The Dot's primary microprocessor was an Intel 8088, although customers could have optionally purchased a Z80 expansion board that allowed it to run CP/M. It otherwise featured 32 KB of RAM stock (expandable to 704 KB); a 9-inch-wide, 5-inch-tall CRT monitor; and one 3.5-inch floppy disk drive (manufactured by Sony, inventors of that format). The computer was optioned with MS-DOS as a native operating system; a dual serial port card; a second 3.5-inch floppy drive; a thermal printer that attaches to the top of the computer; a 300/1200-baud modem; and an Intel 8087 floating-point co-processor. The video card supports rendering graphics at pixel resolutions of 640 by 200 or 1024 by 248, while the optional thermal printer can output 132-line text, for a perfect facsimile of the computer's text display mode.[1]
The Dot was announced in fall 1982 and released in April 1983, the company establishing a national dealer network the month prior to release.[2] The Dot was intended to be the breakout microcomputer product for Computer Devices, Inc., who was previously a successful manufacturer of computer terminals based out of Burlington, Massachusetts.[3] Despite possessing the same Intel 8088 as the IBM PC as well as being shipped with MS-DOS (functionally equivalent to IBM's PC DOS), the Dot was not fully IBM PC compatible.[4] Demand for the Dot was low,[5] and by December 1983 only between 2,000 and 3,000 units had been sold.[6] Computer Devices announced two massive layoffs in the wake of the computer's failure and other complications in the company, the first in August 1983,[7] the second in October 1983.[8] Computer Devices filed for Chapter 11 bankruptcy the following month.

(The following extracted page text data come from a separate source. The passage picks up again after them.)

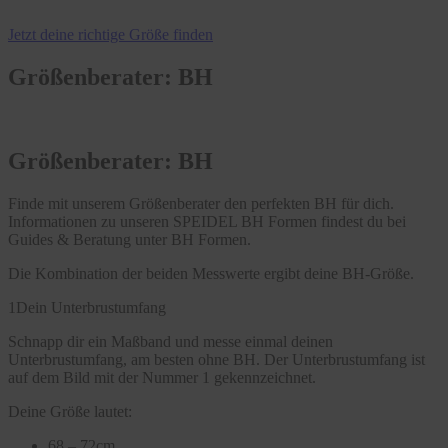
Jetzt deine richtige Größe finden
Größenberater: BH
Größenberater: BH
Finde mit unserem Größenberater den perfekten BH für dich.
Informationen zu unseren SPEIDEL BH Formen findest du bei
Guides & Beratung unter BH Formen.
Die Kombination der beiden Messwerte ergibt deine BH-Größe.
1
Dein Unterbrustumfang
Schnapp dir ein Maßband und messe einmal deinen
Unterbrustumfang, am besten ohne BH. Der Unterbrustumfang ist
auf dem Bild mit der Nummer 1 gekennzeichnet.
Deine Größe lautet:
68 – 72cm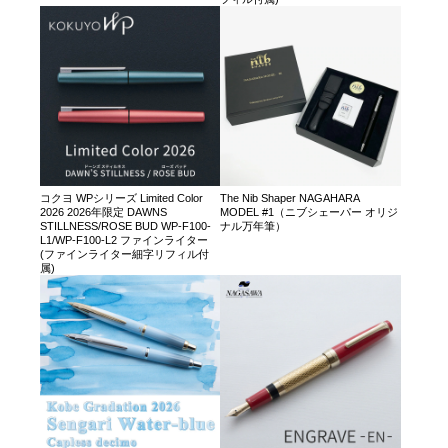
コクヨ WPシリーズ Limited Color
The Nib Shaper NAGAHARA
2026 2026年限定 DAWNS
MODEL #1（ニブシェーパー オリジ
STILLNESS/ROSE BUD WP-F100-
ナル万年筆）
L1/WP-F100-L2 ファインライター
(ファインライター細字リフィル付
属)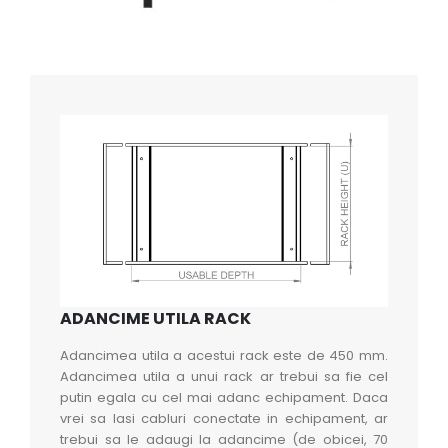
ADANCIME UTILA RACK
Adancimea utila a acestui rack este de 450 mm.
Adancimea utila a unui rack ar trebui sa fie cel
putin egala cu cel mai adanc echipament. Daca
vrei sa lasi cabluri conectate in echipament, ar
trebui sa le adaugi la adancime (de obicei, 70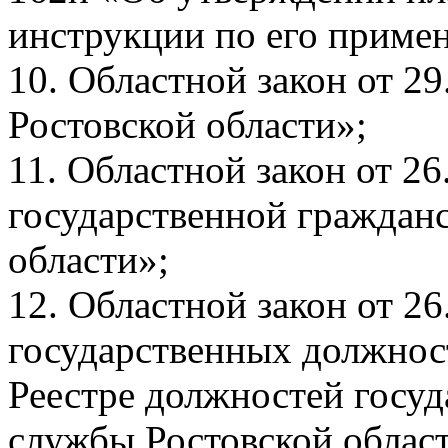
инструкции по его приме
10. Областной закон от 2
Ростовской области»;
11. Областной закон от 2
государственной граждан
области»;
12. Областной закон от 2
государственных должнос
Реестре должностей госу
службы Ростовской облас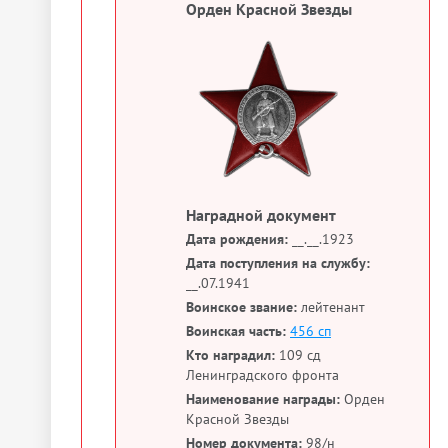
Орден Красной Звезды
Наградной документ
Дата рождения:
__.__.1923
Дата поступления на службу:
__.07.1941
Воинское звание:
лейтенант
Воинская часть:
456 сп
Кто наградил:
109 сд
Ленинградского фронта
Наименование награды:
Орден
Красной Звезды
Номер документа:
98/н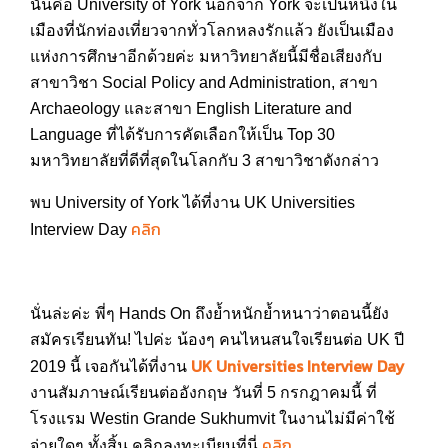
นั่นคือ University of York นอกจาก York จะเป็นหนึ่งใน
เมืองที่นักท่องเที่ยวจากทั่วโลกหลงรักแล้ว ยังเป็นเมือง
แห่งการศึกษาอีกด้วยค่ะ มหาวิทยาลัยนี้มีชื่อเสียงกับ
สาขาวิชา Social Policy and Administration, สาขา
Archaeology และสาขา English Literature and
Language ที่ได้รับการคัดเลือกให้เป็น Top 30
มหาวิทยาลัยที่ดีที่สุดในโลกกับ 3 สาขาวิชาดังกล่าว
พบ University of York ได้ที่งาน UK Universities
คลิก
Interview Day
นั่นล่ะค่ะ พี่ๆ Hands On ถึงย้ำหนักย้ำหนาว่าตอนนี้ยัง
สมัครเรียนทัน! ไปค่ะ น้องๆ คนไหนสนใจเรียนต่อ UK ปี
UK Universities Interview Day
2019 นี้ เจอกันได้ที่งาน
งานสัมภาษณ์เรียนต่ออังกฤษ วันที่ 5 กรกฎาคมนี้ ที่
โรงแรม Westin Grande Sukhumvit ในงานไม่มีค่าใช้
คลิก
จ่ายใดๆ ทั้งสิ้น คลิกลงทะเบียนที่นี่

The Dot's failure and Computer Device's bankruptcy were highly publicized at the time, as it came amid a slew of other concurrent bankruptcy filings from other high-tech companies[9] —not least of which was that of Osborne Computer Corporation, another portable computer manufacturer whose Osborne 1 was the first commercially successful portable computer ever made. Unlike Osborne, however, Computer Devices was able to survive their bankruptcy and continue into the next decade, albeit making a pivot into software development for specialized applications.[10] The company eventually dissolved in October 1998.[11]